Step 7: Plugin value of x where required according to the question. (e.g. according to the last question, we were asked to find age of A in 5 years, and that is 3x + 12. Plugin and solve to get answer. We plugin value of x, and got 42 years age of A, 5 years from now.
That’s it, we are damn sure on this answer!
Let’s do a hard difficulty level question scenario:
“Faiza is three years younger than Bilal. When they got married 30 years ago, the difference between thrice Bilal’s age and twice Faiza’s age was 25. How old will Bilal be when he celebrate his 50th anniversary of his marriage?”
Solution:
Era F B
0) x – 3 x (At present: 0 years)
–30) (x – 3) – 30 ‘ x – 30 (30 years ago: –30 years)
= x – 33
Notice that, we move from present to 30 years back in the past, so 30 will be subtracted from ages of both persons, as shown above. Now given that, 30 years ago, difference between thrice Bilal’s age and twice Faiza’s age was 25 years, i.e. 3(age of Bilal 30 years ago) – 2(age of Faiza 30 years ago)
➩ 3(x – 30) – 2(x – 33) = 25 (Don’t forget to place parenthesis i.e. brackets)
➩ 3x – 90 – 2x + 66 = 25 {As we know, – 2(x – 33) = – 2x + 66}
➩ x – 24 = 25
➩ x = 49
49 is the present age of Bilal, as we have initially supposed present age of Bilal as x. Given that, Bilal got married 30 years ago (i.e. when he had an age of 49 – 30 = 19 years), so after 50 years from his marriage with Faiza, he’ll have his 50th anniversary of marriage. Thus,
Age of Bilal on his 50th anniversary of marriage = 19 + 50 = 69 years Answer!

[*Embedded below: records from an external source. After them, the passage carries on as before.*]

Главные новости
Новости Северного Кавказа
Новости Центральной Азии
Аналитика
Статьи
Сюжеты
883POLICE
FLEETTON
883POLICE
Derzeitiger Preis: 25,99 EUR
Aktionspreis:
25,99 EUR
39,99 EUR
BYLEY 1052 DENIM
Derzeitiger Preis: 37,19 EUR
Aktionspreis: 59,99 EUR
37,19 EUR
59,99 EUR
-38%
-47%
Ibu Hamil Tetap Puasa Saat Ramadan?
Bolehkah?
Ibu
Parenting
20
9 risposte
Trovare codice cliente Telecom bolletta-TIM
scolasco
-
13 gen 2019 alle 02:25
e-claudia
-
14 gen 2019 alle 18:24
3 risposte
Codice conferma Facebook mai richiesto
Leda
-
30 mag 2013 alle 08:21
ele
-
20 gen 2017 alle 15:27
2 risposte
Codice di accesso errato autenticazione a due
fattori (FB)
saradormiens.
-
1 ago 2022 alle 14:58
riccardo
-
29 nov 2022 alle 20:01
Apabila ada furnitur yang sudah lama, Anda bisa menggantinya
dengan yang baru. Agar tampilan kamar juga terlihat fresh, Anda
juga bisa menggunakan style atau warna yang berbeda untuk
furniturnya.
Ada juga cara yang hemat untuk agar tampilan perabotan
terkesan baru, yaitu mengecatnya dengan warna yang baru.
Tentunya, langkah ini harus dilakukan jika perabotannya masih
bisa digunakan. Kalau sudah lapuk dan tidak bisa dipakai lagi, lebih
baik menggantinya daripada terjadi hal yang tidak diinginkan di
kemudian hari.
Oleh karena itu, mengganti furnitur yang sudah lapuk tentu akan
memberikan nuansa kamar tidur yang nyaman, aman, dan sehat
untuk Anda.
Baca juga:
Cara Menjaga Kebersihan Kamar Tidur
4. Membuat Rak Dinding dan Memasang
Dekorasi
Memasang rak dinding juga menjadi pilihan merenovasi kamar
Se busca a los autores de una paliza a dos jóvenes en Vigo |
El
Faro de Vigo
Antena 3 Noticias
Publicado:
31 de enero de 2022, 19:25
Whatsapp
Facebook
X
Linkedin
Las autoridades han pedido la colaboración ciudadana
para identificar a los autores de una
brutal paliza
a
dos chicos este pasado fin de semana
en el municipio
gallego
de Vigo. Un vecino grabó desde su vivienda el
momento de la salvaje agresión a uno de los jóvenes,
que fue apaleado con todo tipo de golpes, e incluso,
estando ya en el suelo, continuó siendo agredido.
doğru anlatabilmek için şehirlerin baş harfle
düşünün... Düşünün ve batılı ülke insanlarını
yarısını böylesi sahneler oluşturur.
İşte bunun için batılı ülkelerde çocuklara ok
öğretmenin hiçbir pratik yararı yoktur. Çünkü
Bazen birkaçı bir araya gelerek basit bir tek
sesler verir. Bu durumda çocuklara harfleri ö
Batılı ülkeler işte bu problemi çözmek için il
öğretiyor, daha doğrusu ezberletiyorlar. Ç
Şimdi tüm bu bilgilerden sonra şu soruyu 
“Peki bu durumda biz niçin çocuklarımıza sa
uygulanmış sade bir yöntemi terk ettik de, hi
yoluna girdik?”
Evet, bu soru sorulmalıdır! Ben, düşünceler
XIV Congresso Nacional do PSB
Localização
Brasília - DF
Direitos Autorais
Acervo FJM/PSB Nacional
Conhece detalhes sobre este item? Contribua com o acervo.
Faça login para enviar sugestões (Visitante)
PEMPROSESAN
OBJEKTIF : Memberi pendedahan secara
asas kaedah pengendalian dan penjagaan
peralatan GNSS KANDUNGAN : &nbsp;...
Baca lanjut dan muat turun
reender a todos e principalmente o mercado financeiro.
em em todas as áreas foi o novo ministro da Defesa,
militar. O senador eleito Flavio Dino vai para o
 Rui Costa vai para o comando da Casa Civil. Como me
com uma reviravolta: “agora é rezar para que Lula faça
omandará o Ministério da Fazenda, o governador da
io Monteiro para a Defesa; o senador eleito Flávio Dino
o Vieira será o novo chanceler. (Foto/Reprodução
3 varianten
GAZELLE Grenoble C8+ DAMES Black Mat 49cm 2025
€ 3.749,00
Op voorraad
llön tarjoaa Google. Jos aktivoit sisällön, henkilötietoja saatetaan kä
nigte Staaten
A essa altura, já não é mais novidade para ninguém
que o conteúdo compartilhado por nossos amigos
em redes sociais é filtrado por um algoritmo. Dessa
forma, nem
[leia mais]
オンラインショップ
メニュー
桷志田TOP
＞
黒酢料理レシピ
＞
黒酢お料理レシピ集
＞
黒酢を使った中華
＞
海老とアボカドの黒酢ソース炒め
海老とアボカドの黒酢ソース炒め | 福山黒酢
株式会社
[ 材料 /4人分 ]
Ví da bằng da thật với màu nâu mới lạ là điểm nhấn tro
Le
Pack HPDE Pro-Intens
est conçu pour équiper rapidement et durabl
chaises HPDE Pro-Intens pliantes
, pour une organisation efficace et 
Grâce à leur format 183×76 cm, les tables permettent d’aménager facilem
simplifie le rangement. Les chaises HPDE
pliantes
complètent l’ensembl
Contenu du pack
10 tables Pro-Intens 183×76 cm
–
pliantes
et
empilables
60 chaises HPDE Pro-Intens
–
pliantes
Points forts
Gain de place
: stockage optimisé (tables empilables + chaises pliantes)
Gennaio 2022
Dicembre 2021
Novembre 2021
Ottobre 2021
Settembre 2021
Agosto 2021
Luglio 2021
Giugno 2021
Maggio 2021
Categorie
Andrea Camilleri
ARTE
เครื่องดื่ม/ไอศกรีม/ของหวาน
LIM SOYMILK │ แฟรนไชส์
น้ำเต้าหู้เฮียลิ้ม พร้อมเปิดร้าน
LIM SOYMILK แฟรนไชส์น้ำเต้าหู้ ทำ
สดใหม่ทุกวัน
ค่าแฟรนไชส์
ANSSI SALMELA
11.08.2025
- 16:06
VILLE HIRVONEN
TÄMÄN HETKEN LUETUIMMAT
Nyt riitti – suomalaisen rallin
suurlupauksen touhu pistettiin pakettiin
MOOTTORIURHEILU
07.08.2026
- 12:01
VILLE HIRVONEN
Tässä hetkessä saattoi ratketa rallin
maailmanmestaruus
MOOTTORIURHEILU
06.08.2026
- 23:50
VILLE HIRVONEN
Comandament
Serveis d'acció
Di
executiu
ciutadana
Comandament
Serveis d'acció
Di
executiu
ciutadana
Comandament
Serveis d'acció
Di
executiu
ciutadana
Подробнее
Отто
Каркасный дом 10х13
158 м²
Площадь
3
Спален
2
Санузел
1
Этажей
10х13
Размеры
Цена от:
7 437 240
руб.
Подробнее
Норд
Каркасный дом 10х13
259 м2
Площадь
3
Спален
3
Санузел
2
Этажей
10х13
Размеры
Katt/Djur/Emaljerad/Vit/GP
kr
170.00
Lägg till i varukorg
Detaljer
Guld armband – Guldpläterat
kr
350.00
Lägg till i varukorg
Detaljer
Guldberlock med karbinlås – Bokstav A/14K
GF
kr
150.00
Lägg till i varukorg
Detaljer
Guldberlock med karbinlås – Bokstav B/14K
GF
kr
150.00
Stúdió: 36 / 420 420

So far, we have learned how to solve age problem (with two-person scenario), when a person’s age is required at some given time period (e.g. present age, 5 years from now or 3 years ago etc.). Now is the best time to learn how to solve such problems when the time period is required to find if the age of a person is given. For instance,
let’s discuss one-person scenario where instead of age of person, the question asks to find Era. We’ll use same methodology as discussed earlier:
“x years ago, Mr A was 15 years old. In 2x years, he will become 39 years old. What is x?”
Solution:
Era Mr A
–x) 15
0) 15 + x
+2x) (15+x) + 2x
= 15 + 3x
So, we have found that 2x years from now, age of A will be 15 + 3x. Also, it is given in the question that, 2x years from now, age of A will be 39 years. Thus,
➩ 15 + 3x = 39 (As, both 15 + 3x and 39 are values for age of A, 2x years from now; so both are equal)
➩ 3x = 24
x = 8 Answer!
And if question asked the present age of Mr A, we would have required to put this value of x in present age of A (i.e. 15 + x)
Present age of Mr A = 15 + x = 15 + 8 = 23 Answer!